=== Description of the task ===
List each line in the records that contains the word "horas".

=== Data records ===

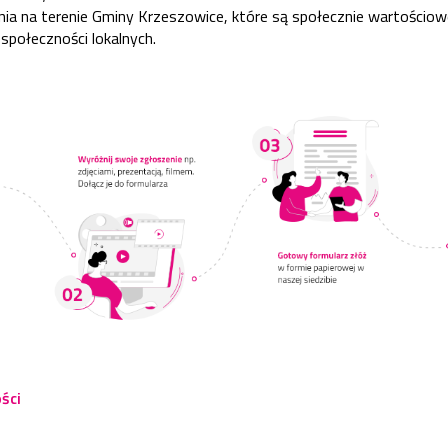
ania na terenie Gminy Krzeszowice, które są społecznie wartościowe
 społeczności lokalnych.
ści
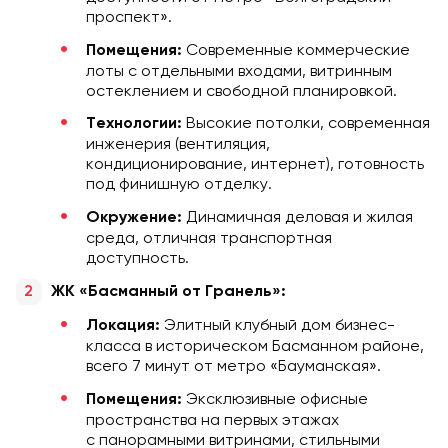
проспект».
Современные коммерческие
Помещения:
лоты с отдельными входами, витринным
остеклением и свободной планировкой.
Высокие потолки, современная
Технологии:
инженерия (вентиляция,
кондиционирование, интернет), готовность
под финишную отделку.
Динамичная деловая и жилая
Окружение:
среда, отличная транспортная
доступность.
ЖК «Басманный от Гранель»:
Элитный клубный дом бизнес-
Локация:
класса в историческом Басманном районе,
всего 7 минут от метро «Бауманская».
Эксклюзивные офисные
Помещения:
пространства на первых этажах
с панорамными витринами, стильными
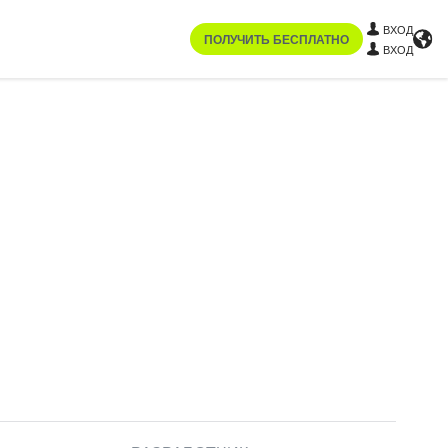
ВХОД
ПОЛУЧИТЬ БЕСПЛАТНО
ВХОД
---
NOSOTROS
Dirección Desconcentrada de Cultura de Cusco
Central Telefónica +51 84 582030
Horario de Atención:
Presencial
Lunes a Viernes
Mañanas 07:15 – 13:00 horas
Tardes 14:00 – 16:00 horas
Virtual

=== Output of the task ===
Mañanas 07:15 – 13:00 horas
Tardes 14:00 – 16:00 horas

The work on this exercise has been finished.